[Stored records]
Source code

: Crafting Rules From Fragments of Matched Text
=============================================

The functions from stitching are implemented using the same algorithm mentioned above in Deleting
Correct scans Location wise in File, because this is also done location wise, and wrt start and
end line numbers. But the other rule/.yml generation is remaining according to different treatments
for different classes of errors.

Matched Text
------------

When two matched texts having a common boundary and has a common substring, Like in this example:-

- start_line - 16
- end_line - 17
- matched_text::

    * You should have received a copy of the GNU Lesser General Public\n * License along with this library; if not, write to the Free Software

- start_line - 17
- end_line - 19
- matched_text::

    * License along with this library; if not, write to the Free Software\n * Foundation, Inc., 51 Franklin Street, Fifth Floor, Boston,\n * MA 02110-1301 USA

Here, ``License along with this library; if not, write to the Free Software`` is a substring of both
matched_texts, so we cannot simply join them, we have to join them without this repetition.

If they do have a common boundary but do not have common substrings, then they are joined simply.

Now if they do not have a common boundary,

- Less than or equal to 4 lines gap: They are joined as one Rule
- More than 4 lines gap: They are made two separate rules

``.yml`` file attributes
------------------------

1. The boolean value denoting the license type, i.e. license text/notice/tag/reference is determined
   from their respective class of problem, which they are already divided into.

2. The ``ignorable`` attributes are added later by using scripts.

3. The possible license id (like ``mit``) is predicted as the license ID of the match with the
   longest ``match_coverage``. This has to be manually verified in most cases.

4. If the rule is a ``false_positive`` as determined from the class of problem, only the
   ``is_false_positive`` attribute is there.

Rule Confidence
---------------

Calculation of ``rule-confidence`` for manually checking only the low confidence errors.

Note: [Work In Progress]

_WHAT IS NEEDED_
Write out the full set of records exactly as given.

_FINISHED EXERCISE_
Source code

: Crafting Rules From Fragments of Matched Text
=============================================

The functions from stitching are implemented using the same algorithm mentioned above in Deleting
Correct scans Location wise in File, because this is also done location wise, and wrt start and
end line numbers. But the other rule/.yml generation is remaining according to different treatments
for different classes of errors.

Matched Text
------------

When two matched texts having a common boundary and has a common substring, Like in this example:-

- start_line - 16
- end_line - 17
- matched_text::

    * You should have received a copy of the GNU Lesser General Public\n * License along with this library; if not, write to the Free Software

- start_line - 17
- end_line - 19
- matched_text::

    * License along with this library; if not, write to the Free Software\n * Foundation, Inc., 51 Franklin Street, Fifth Floor, Boston,\n * MA 02110-1301 USA

Here, ``License along with this library; if not, write to the Free Software`` is a substring of both
matched_texts, so we cannot simply join them, we have to join them without this repetition.

If they do have a common boundary but do not have common substrings, then they are joined simply.

Now if they do not have a common boundary,

- Less than or equal to 4 lines gap: They are joined as one Rule
- More than 4 lines gap: They are made two separate rules

``.yml`` file attributes
------------------------

1. The boolean value denoting the license type, i.e. license text/notice/tag/reference is determined
   from their respective class of problem, which they are already divided into.

2. The ``ignorable`` attributes are added later by using scripts.

3. The possible license id (like ``mit``) is predicted as the license ID of the match with the
   longest ``match_coverage``. This has to be manually verified in most cases.

4. If the rule is a ``false_positive`` as determined from the class of problem, only the
   ``is_false_positive`` attribute is there.

Rule Confidence
---------------

Calculation of ``rule-confidence`` for manually checking only the low confidence errors.

Note: [Work In Progress]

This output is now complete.